This hands-on course gives you the methodological tools to refine your use of process-tracing methods in your own substantive research. It will also enable you to embed process-tracing case studies in mixed-methods research design. The course requires active participation.
The promise of process tracing as a methodological tool is that it enables the researcher to study how things work within cases, in which the causal process(es) linking a cause (or set of causes) and an outcome are unpacked and traced empirically. The ‘black box’ of causality itself is opened up by unpacking a causal process into its constituent parts, composed of entities engaging in activities. Tracing the empirical manifestations these activities leave in actual cases involves collecting observational evidence upon which we can make causal inferences about how processes actually work (Craver and Darden, 2013; Machamer, Darden and Craver, 2000; Machamer, 2004).
Topics included in the morning sessions include discussing how to distinguish process tracing from other methods; including large-n variance-based methods, but also other small-n case-based methods such as analytical narratives and comparative case studies. This is followed by discussions of how processual theories can be developed and improved, focusing on how to capture the activities and their underlying causal linkages in order to understand how a process works and evidence it empirically.

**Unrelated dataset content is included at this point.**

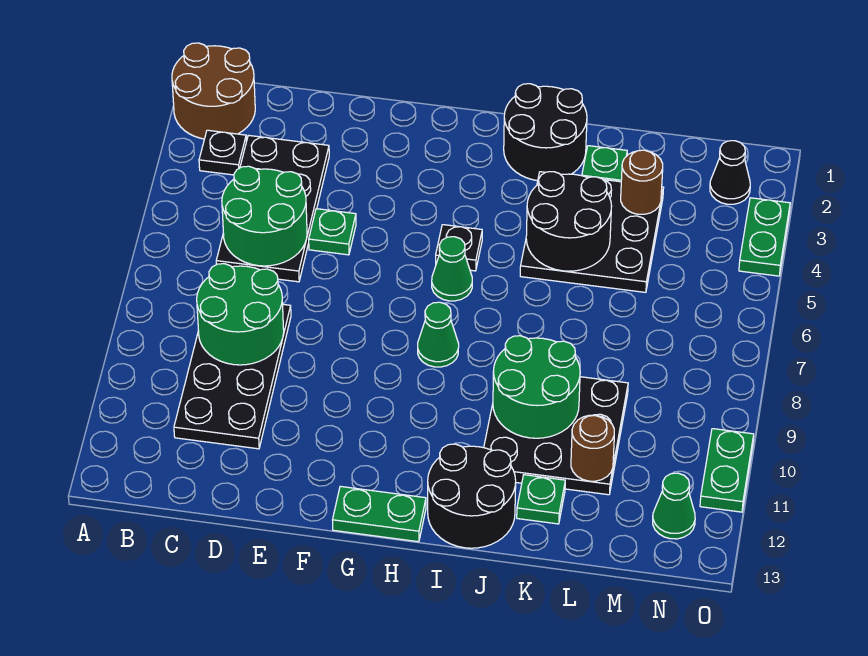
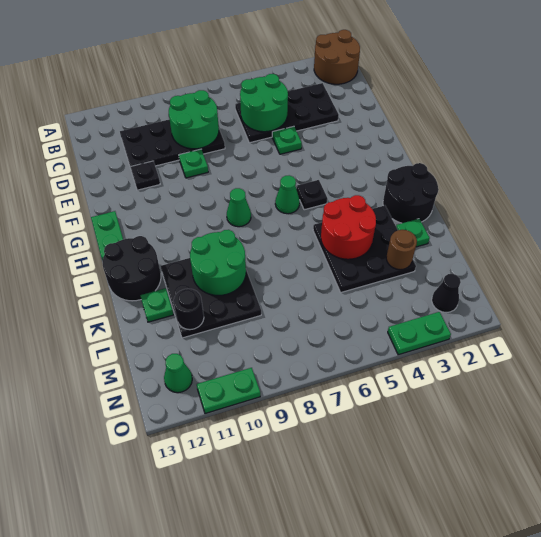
black plate B3 level 1 -> black plate E11 level 1
none -> green plate E9 level 1
black round brick J4:K5 level 2 -> red round brick J4:K5 level 2
brown round brick L11 level 2 -> black round brick L11 level 2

We also discuss how inferences can be made using within-case evidence, and the challenges relating to the evaluation of evidence. We also address questions of case selection, generalization and mixed/multi-methods in the final morning session.
The workshop will be intense and requires the participants to be fully engaged throughout. The indicative timetable is 9-12:30 and 13:30-16:30 approximately.
The workshop will include various types of activities. Morning sessions will involve lectures and discussions about key methodological issues. In the afternoons, we will discuss aspects of participants' projects, including theories of causal mechanisms and how we can develop testable predictions about evidence that the activities associated with parts of mechanisms might leave in a given case.
The afternoons of Days 1 & 2 will be devoted to presentation and discussion of theories of causal mechanisms prepared by each participant. In the afternoon sessions on Days 3 & 4, we turn to presentation and discussion of observable manifestations of the activities of parts of mechanisms of each participant, followed on Day 5 by a discussion of why participants chose particular cases.
You must be using in-depth case study methods in your current research project (PhD, postdoc or other research), and be advanced enough in your project that you have theoretical conjectures that can be turned into process theories, along with ideas about potential empirical observations that we can work with during the course.
You must be familiar with the recent literature on case study methods (post 2010), and I assume familiarity with basic concepts related to process tracing. In particular, you should have basic knowledge about debates about what causal mechanisms are, along with different types of empirical tests and how they are used in case studies.
About a month ahead of the workshop, the participants will receive a number of preparatory readings that they will be asked to have done before the workshop starts. Submission before the course of a theorised causal mechanism and empirical propositions are required. I will provide information about this well in advance.
Derek Beach is a professor of Political Science at the University of Aarhus, Denmark, where he teaches case study methodology, international relations, and European integration. He has authored articles, chapters, and books on research methodology, referendums, and European integration, and co-authored the books Process-tracing Methods: Foundations and Guidelines and Causal Case Studies (both with University of Michigan Press). He has taught qualitative case study methods at ECPR and IPSA summer and winter schools, held short courses at the APSA annual meeting on Process-tracing and case-based research, and numerous workshops and seminars on process tracing methods throughout the world.